#### DESCRIPTION OF THE TASK
Take the records below and set down exactly the lines from the one with "You can use" to the one with "within ten days.", ends included; do not copy the pictures.

● ● ● ● ●

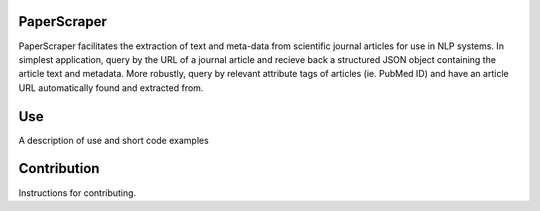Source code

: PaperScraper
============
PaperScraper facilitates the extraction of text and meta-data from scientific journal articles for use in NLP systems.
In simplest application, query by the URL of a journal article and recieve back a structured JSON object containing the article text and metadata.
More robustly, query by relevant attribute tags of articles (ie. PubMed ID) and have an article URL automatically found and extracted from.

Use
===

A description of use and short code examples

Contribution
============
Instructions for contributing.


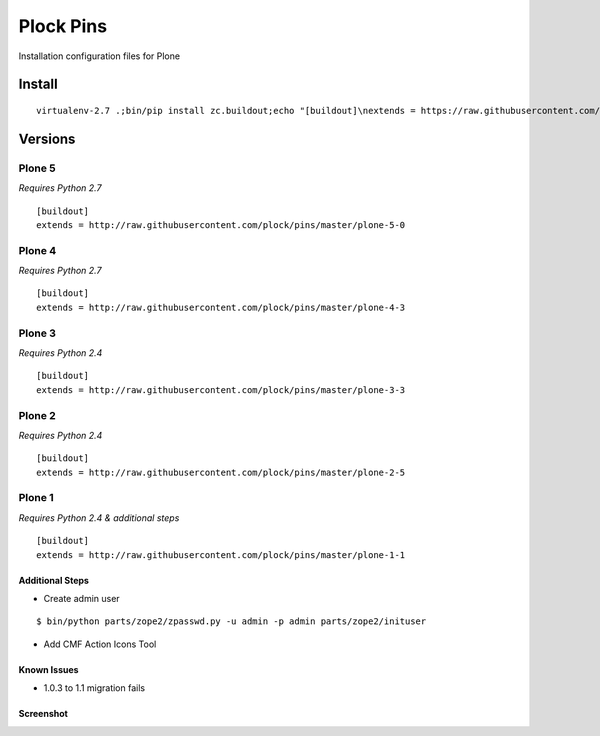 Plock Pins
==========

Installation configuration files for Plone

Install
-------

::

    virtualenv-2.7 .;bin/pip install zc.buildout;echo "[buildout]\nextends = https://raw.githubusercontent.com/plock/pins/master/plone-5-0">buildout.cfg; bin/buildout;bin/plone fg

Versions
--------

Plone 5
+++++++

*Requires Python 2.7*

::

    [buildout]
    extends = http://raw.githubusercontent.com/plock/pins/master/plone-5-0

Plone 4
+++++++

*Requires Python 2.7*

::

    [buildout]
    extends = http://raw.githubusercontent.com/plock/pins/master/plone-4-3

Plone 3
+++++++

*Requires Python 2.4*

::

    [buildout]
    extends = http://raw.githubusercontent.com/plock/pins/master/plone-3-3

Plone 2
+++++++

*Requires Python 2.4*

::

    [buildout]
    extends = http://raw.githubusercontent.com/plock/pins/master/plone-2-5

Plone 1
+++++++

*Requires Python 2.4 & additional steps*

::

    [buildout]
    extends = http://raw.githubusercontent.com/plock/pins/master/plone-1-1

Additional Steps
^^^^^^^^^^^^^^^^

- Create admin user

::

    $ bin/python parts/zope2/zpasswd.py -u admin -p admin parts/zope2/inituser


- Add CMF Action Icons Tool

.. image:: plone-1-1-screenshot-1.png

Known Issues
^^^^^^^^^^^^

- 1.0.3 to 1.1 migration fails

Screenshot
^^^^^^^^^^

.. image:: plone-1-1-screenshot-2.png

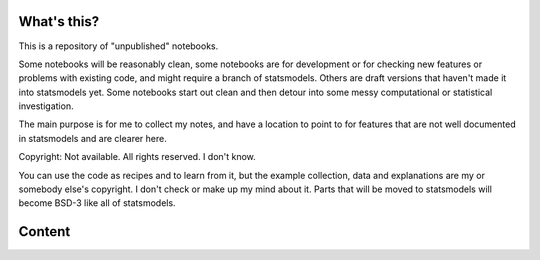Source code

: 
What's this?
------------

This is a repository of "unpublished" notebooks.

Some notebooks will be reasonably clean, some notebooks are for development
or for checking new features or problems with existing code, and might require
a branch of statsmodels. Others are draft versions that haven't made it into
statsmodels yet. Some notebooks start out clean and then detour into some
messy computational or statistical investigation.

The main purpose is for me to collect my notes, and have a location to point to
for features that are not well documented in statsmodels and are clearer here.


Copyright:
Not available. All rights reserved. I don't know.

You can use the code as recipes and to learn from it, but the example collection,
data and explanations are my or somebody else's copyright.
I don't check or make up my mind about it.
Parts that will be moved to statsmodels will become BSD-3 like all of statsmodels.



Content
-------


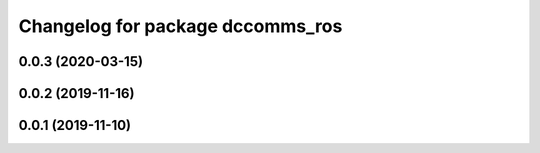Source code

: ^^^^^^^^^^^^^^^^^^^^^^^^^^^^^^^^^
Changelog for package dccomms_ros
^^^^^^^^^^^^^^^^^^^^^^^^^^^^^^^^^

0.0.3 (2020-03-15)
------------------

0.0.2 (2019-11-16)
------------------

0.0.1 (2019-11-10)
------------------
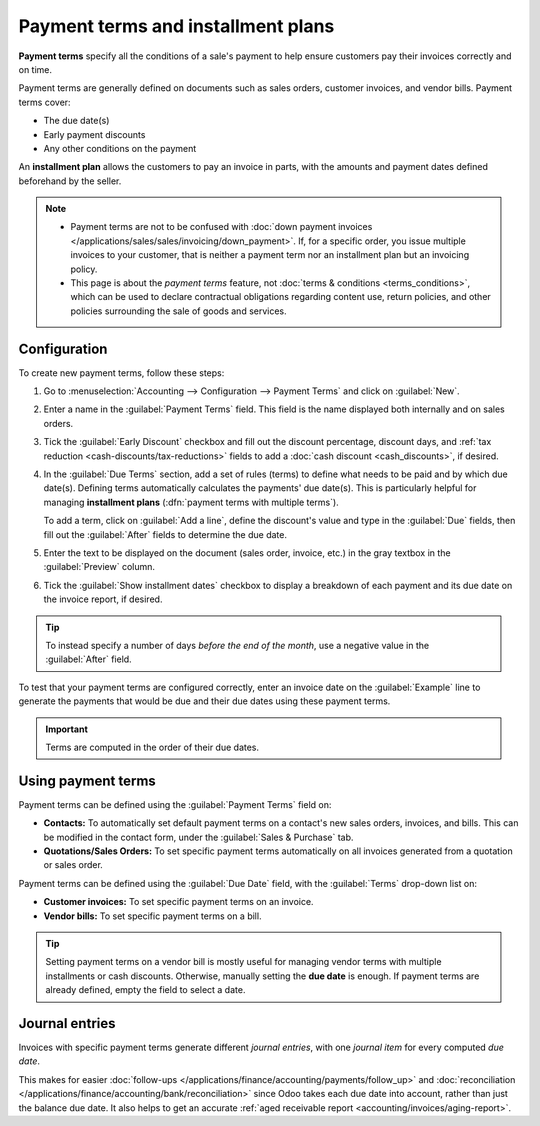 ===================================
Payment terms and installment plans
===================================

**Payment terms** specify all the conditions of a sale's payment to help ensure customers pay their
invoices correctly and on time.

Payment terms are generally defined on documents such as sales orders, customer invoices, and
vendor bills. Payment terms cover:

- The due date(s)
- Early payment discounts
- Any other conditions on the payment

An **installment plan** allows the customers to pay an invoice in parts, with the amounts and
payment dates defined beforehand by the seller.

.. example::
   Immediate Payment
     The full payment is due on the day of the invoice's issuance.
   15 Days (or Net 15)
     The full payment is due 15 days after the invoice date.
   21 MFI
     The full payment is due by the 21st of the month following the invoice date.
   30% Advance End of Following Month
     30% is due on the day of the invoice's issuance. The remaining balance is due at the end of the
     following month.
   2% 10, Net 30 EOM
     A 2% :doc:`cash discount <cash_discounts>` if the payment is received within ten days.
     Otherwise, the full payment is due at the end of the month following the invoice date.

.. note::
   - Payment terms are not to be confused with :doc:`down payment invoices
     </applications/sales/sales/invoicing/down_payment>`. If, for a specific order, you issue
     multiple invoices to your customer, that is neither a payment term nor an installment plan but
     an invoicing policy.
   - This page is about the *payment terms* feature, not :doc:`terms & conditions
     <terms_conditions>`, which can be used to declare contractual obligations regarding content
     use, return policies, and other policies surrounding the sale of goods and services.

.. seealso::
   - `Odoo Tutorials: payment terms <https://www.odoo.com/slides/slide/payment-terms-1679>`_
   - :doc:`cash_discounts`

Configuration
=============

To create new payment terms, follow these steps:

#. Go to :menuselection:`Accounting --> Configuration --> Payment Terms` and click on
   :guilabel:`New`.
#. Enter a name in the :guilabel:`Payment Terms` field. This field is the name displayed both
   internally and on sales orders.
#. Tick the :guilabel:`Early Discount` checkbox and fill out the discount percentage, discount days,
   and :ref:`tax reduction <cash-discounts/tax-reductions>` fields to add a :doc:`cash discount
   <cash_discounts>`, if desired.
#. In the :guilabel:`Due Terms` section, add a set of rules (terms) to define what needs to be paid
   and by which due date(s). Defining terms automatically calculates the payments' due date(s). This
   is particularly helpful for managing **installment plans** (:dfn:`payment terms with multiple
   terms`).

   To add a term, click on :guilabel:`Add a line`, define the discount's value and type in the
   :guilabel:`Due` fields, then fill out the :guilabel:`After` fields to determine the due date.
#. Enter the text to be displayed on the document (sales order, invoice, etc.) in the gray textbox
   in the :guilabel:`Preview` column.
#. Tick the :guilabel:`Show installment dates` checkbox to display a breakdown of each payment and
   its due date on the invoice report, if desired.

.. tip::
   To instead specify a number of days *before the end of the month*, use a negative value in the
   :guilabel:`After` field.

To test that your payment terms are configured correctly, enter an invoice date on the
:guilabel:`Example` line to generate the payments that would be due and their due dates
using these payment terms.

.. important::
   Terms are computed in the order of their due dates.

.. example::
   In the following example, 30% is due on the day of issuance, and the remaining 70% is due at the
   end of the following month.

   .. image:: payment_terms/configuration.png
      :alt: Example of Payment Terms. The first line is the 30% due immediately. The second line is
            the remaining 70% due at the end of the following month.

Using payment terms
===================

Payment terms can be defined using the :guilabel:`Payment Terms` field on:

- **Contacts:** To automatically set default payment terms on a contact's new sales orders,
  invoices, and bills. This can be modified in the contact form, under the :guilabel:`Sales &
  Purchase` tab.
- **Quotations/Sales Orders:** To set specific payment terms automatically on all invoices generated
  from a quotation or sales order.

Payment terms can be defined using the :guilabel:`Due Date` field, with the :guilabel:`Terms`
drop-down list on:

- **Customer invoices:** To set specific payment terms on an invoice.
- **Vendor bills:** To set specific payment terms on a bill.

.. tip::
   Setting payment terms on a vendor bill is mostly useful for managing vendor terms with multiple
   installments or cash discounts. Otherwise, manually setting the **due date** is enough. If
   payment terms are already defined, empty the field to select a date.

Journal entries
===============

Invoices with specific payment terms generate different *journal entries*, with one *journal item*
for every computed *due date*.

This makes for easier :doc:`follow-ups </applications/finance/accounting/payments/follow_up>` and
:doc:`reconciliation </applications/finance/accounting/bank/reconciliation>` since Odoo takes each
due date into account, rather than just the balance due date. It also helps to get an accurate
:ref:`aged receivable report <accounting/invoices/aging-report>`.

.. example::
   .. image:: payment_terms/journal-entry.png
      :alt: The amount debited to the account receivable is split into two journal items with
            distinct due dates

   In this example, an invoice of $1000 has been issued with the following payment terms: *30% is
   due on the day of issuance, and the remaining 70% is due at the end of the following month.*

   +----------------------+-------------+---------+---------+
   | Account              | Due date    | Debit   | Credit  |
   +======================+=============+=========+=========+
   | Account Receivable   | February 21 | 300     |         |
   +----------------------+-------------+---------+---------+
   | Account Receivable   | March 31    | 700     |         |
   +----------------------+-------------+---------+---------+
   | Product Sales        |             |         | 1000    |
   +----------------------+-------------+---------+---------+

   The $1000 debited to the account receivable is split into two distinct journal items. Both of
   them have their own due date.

● ● ● ● ●

#### SOLUTION FOR THIS TASK
You can use the code as recipes and to learn from it, but the example collection,
data and explanations are my or somebody else's copyright.
I don't check or make up my mind about it.
Parts that will be moved to statsmodels will become BSD-3 like all of statsmodels.



Content
-------


Source code

: ^^^^^^^^^^^^^^^^^^^^^^^^^^^^^^^^^
Changelog for package dccomms_ros
^^^^^^^^^^^^^^^^^^^^^^^^^^^^^^^^^

0.0.3 (2020-03-15)
------------------

0.0.2 (2019-11-16)
------------------

0.0.1 (2019-11-10)
------------------
 ===================================
Payment terms and installment plans
===================================

**Payment terms** specify all the conditions of a sale's payment to help ensure customers pay their
invoices correctly and on time.

Payment terms are generally defined on documents such as sales orders, customer invoices, and
vendor bills. Payment terms cover:

- The due date(s)
- Early payment discounts
- Any other conditions on the payment

An **installment plan** allows the customers to pay an invoice in parts, with the amounts and
payment dates defined beforehand by the seller.

.. example::
   Immediate Payment
     The full payment is due on the day of the invoice's issuance.
   15 Days (or Net 15)
     The full payment is due 15 days after the invoice date.
   21 MFI
     The full payment is due by the 21st of the month following the invoice date.
   30% Advance End of Following Month
     30% is due on the day of the invoice's issuance. The remaining balance is due at the end of the
     following month.
   2% 10, Net 30 EOM
     A 2% :doc:`cash discount <cash_discounts>` if the payment is received within ten days.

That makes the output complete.